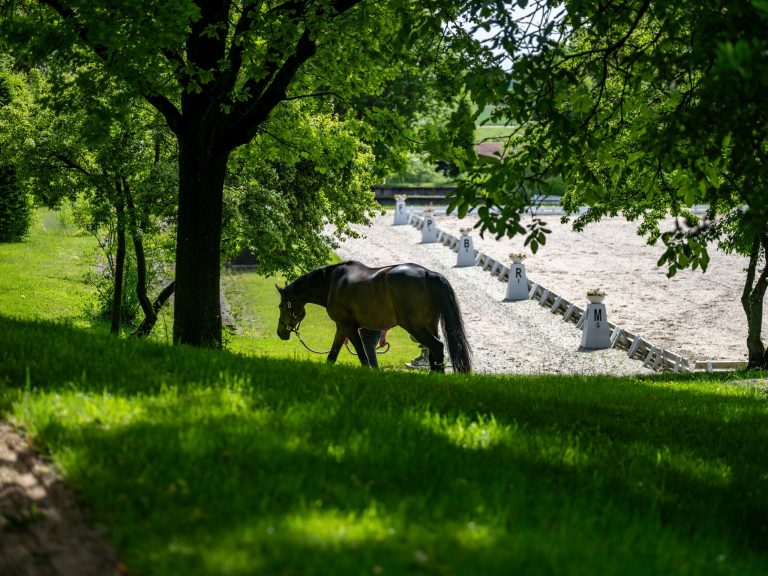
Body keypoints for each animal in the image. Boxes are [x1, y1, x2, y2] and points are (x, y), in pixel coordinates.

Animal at [276, 260, 472, 373]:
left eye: (281, 306)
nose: (280, 333)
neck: (332, 282)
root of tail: (428, 273)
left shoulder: (348, 327)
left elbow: (363, 356)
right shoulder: (342, 328)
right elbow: (332, 355)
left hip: (415, 327)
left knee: (437, 347)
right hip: (430, 325)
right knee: (433, 352)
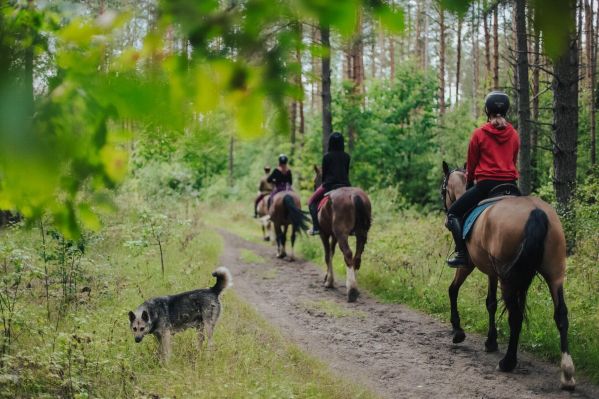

***

* **Action item**:
Set down every entry above exactly as written, but skip the pictures.

* **Written response**:
Body keypoints for each animal in the image. Boxes are [x1, y1, x2, y2] and points are (x, y), in pixel coordinates.

Animal at [276, 260, 472, 373]:
left eye: (281, 306)
nose: (280, 333)
neck: (332, 282)
root of tail: (428, 273)
left shoulder: (348, 327)
left elbow: (363, 356)
right shoulder: (342, 328)
right elbow: (332, 355)
left hip: (415, 327)
left knee: (437, 347)
right hip: (430, 325)
right knee: (433, 352)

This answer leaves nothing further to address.